**Exercise requirements**
Each line of the data below between the one containing "thumb ip: (599, 363)" and the one containing "middle dip: (242, 186)", both included, is to be repeated exactly. Please omit pictures.

+++ Exercise data

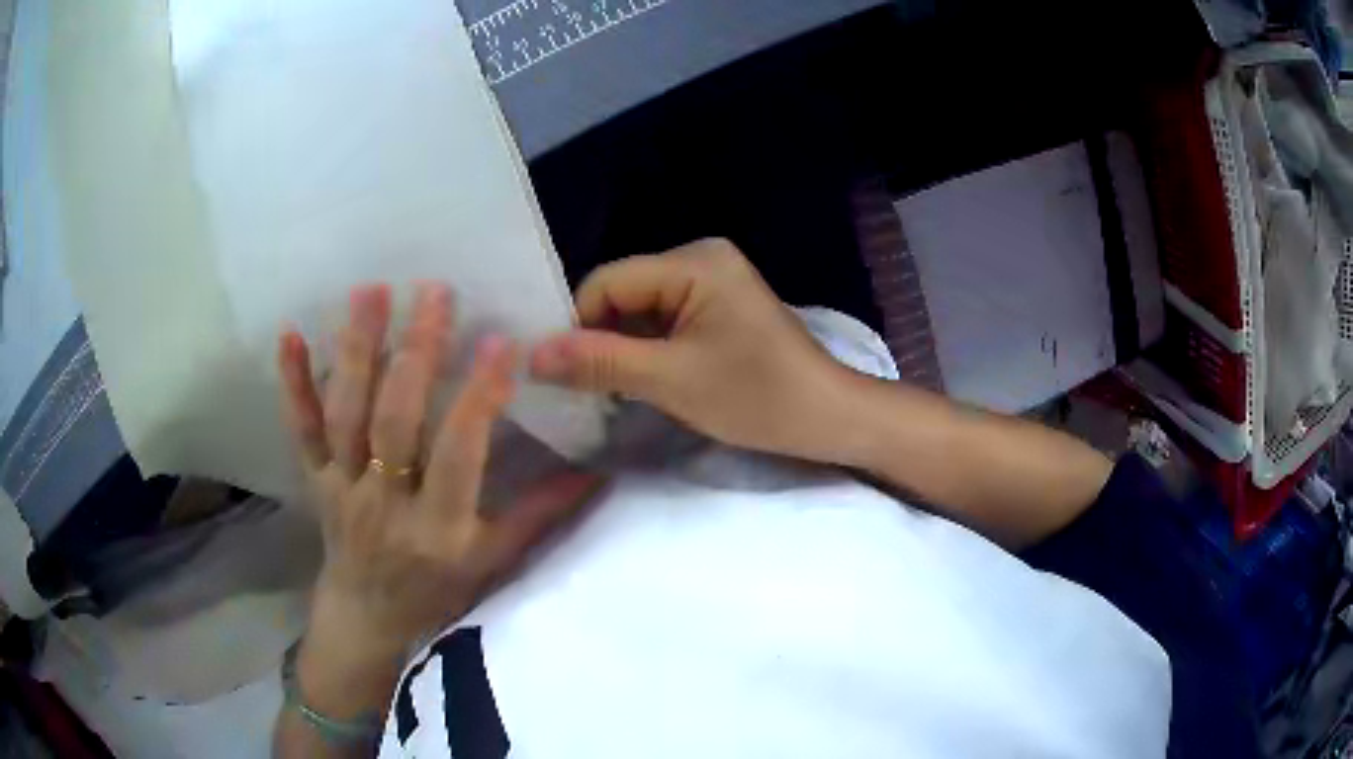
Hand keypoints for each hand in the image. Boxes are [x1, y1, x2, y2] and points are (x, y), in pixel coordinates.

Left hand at [278, 283, 600, 685]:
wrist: (368, 618)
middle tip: (435, 292)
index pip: (458, 454)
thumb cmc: (438, 592)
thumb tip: (595, 473)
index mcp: (437, 529)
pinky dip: (292, 383)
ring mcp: (342, 488)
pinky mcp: (314, 479)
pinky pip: (300, 429)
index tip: (500, 342)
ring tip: (372, 291)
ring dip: (356, 351)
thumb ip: (539, 515)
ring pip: (345, 414)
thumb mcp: (493, 563)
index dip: (478, 398)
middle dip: (415, 354)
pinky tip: (289, 333)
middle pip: (395, 421)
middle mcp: (384, 504)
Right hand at [529, 239, 849, 461]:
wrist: (827, 417)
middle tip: (586, 389)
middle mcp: (700, 258)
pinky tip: (642, 380)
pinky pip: (663, 320)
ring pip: (639, 310)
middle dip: (600, 339)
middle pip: (621, 293)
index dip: (577, 326)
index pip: (606, 283)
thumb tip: (531, 355)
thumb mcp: (671, 380)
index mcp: (693, 261)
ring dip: (622, 348)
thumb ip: (599, 363)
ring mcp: (712, 281)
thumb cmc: (757, 396)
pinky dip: (647, 350)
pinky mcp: (718, 306)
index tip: (562, 375)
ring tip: (612, 390)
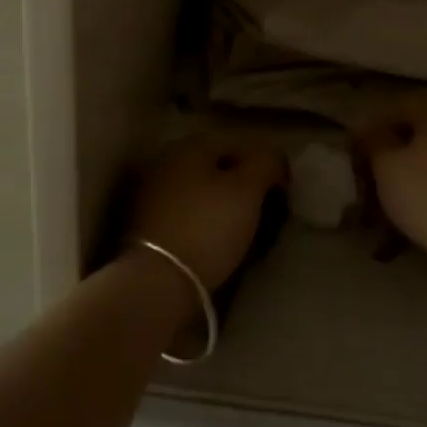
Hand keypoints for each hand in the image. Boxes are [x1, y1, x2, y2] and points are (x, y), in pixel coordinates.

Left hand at [127, 136, 286, 290]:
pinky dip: (203, 223)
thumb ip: (265, 163)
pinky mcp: (145, 224)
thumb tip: (272, 157)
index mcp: (190, 145)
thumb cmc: (208, 227)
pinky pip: (185, 214)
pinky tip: (215, 243)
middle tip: (265, 212)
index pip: (238, 145)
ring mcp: (151, 192)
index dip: (265, 165)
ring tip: (243, 232)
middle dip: (242, 186)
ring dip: (222, 206)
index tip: (282, 193)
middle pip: (217, 168)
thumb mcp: (248, 190)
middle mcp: (166, 160)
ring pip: (200, 191)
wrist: (156, 281)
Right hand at [351, 97, 426, 292]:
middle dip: (396, 142)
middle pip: (423, 126)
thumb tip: (364, 126)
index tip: (358, 143)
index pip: (401, 104)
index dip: (375, 121)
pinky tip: (422, 198)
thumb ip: (372, 140)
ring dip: (416, 161)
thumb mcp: (387, 167)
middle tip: (374, 164)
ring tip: (395, 185)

++++++

**Response box**
thumb ip: (599, 363)
ring mcp: (712, 281)
thumb cmc: (757, 396)
pinky dip: (647, 350)
pinky mcp: (718, 306)
index tip: (562, 375)
ring tip: (612, 390)
Hand keypoints for each hand in the image. Boxes are [x1, y1, x2, y2] and points are (x, y), in pixel coordinates.

Left hand at [127, 136, 286, 290]:
pinky dip: (203, 223)
thumb ip: (265, 163)
pinky mcp: (145, 224)
thumb tip: (272, 157)
index mcp: (190, 145)
thumb cmc: (208, 227)
pinky pip: (185, 214)
pinky tip: (215, 243)
middle tip: (265, 212)
index pip: (238, 145)
ring mcp: (151, 192)
index dip: (265, 165)
ring tip: (243, 232)
middle dip: (242, 186)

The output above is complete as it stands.